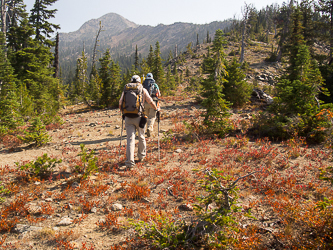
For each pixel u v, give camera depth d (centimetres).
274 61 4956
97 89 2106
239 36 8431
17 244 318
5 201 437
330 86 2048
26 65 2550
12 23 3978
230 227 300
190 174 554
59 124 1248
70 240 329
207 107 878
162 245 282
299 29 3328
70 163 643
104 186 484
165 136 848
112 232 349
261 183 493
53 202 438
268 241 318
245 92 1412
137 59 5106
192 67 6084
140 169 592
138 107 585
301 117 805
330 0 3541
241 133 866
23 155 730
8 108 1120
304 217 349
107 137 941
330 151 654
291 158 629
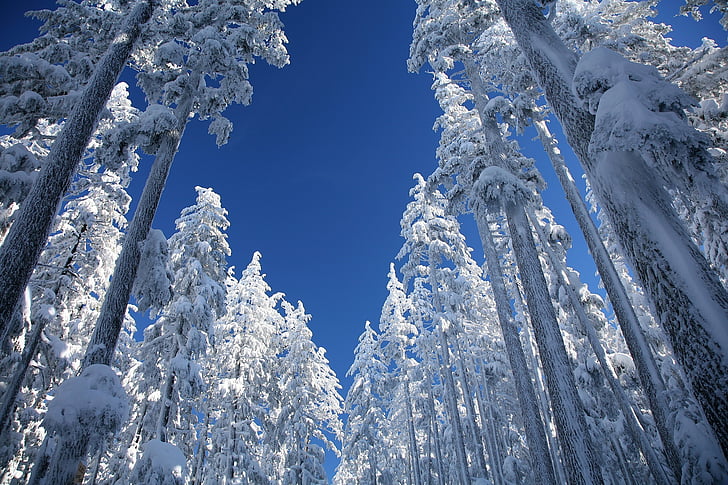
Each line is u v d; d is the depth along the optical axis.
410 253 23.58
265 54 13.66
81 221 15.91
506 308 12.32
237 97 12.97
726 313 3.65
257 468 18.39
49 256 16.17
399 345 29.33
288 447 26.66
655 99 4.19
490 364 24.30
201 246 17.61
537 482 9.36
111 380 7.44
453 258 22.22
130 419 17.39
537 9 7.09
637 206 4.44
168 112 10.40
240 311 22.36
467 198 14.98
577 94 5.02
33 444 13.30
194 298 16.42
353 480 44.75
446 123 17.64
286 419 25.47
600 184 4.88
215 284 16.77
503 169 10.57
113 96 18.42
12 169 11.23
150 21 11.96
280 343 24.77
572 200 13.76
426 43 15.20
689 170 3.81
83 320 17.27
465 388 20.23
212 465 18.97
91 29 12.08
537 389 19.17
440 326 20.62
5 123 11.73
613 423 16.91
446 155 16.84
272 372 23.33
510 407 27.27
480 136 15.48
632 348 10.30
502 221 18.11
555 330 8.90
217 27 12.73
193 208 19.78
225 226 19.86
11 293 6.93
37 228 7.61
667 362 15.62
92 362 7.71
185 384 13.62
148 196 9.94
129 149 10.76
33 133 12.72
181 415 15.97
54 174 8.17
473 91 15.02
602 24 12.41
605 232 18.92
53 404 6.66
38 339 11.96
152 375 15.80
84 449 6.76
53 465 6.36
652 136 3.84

**********

## Work request
Where does the word "depth" appear in the listing above? Copy every line that holds it.

## Answer box
For each pixel u v, give camera depth d (centimetres).
Each line is u v d; d is the depth along the optical axis.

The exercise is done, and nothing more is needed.